ITサービス大手のコグニザントは、サイバーセキュリティ企業のCrowdStrikeとの戦略的提携を拡大すると発表した。AIエージェントやAIモデルから、それらを支える基盤インフラまでを対象に、企業がAIを安全に導入・運用できる環境の構築を支援する。
今回の提携拡大により、コグニザントはCrowdStrikeの「Falcon」プラットフォームを、自社のAI開発基盤「AI Factory」およびサイバーセキュリティ基盤「Cognizant Neuro Cybersecurity」を活用したマネージドセキュリティサービスに統合する。
企業によるAI活用が実証段階から本格運用へ移行する中、AIエージェントや生成AIを業務プロセスへ組み込む動きが加速している。一方で、シャドーAIの利用やプロンプトインジェクション攻撃、過剰な権限を持つAIエージェントなど、新たなセキュリティリスクも顕在化している。両社はこうした課題に対応し、AI活用とセキュリティを両立する仕組みの提供を目指す。

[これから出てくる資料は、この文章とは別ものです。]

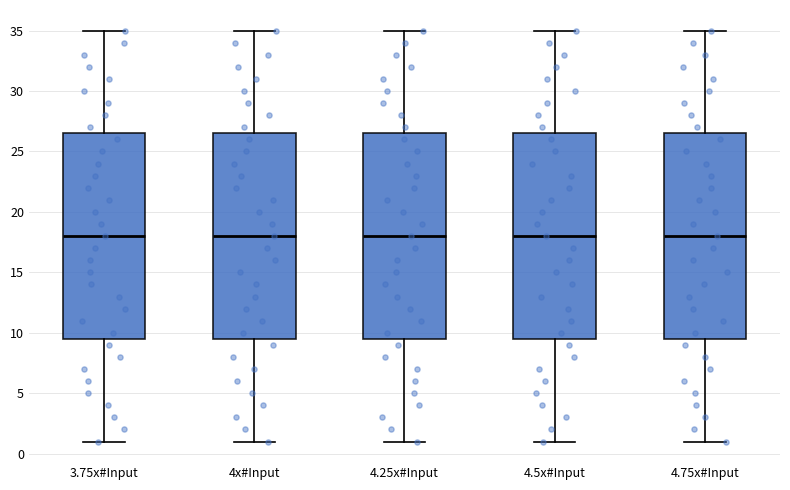

Reading left to right, read every box against the y-axis: the position of its median line, the range the box covers, and the ends of its whiskers. The values are not printed on the chart, so give them approximately, as read against the axis.

3.75x#Input: median 18.0, box 9.5 to 26.5, whiskers 1.0 to 35.0
4x#Input: median 18.0, box 9.5 to 26.5, whiskers 1.0 to 35.0
4.25x#Input: median 18.0, box 9.5 to 26.5, whiskers 1.0 to 35.0
4.5x#Input: median 18.0, box 9.5 to 26.5, whiskers 1.0 to 35.0
4.75x#Input: median 18.0, box 9.5 to 26.5, whiskers 1.0 to 35.0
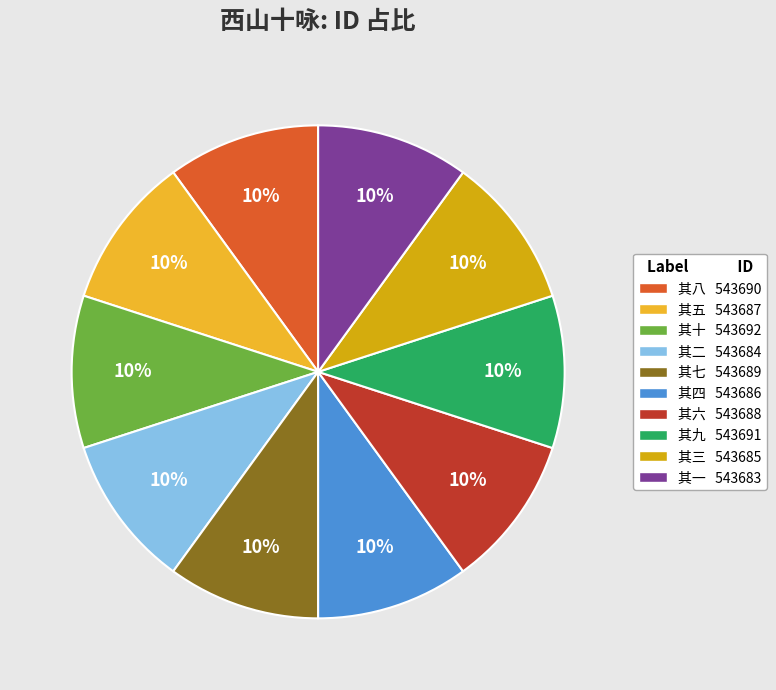

To the nearest percent, what percentage of the pie is 其二?

10%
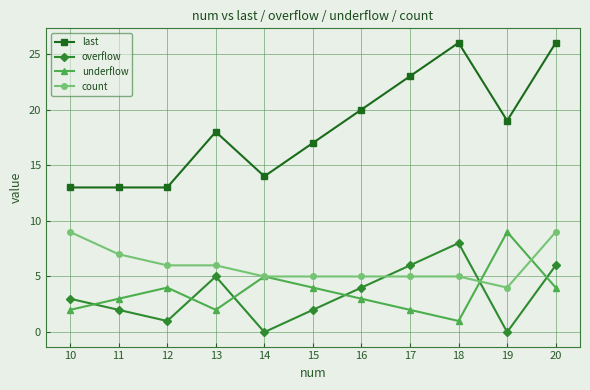

What is the spread (max minus min) of values at 11?

11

提携では、まずAIネイティブなマネージドセキュリティ運用を推進する。CrowdStrike FalconプラットフォームのAI機能や次世代SIEMをコグニザントのセキュリティ運用基盤に統合し、アラート分析や脅威インテリジェンス、脆弱性の優先順位付けなどをAIエージェントが支援する体制を構築する。
また、AI Factory全体にわたるセキュリティとガバナンスも強化する。FalconのAI Detection and Response(AIDR)機能を活用し、AIエージェントや生成AIアプリケーションに対する不正な操作やリスクを検知。加えて、AIモデルのスキャンやシャドーAI検知機能により、企業内で利用されるAI資産の可視化を実現する。
さらに、金融機関や医療機関、政府機関など規制の厳しい業界向けには、オンプレミス環境で運用するプライベートAIやソブリンAI向けのセキュリティレイヤーを提供する。AIモデルを支えるコンピュート環境やコンテナ、データパイプラインを包括的に保護し、高いガバナンス要件への対応を支援する。
コグニザントは今回の取り組みを通じて、AIエージェントやAIモデルを設計段階から保護し、安全性と信頼性を確保した上で企業への本格導入を後押しする考えだ。両社は、AIの活用拡大に伴うセキュリティ課題への対応を強化し、企業が自律型AIを安心して展開できる環境づくりを進める。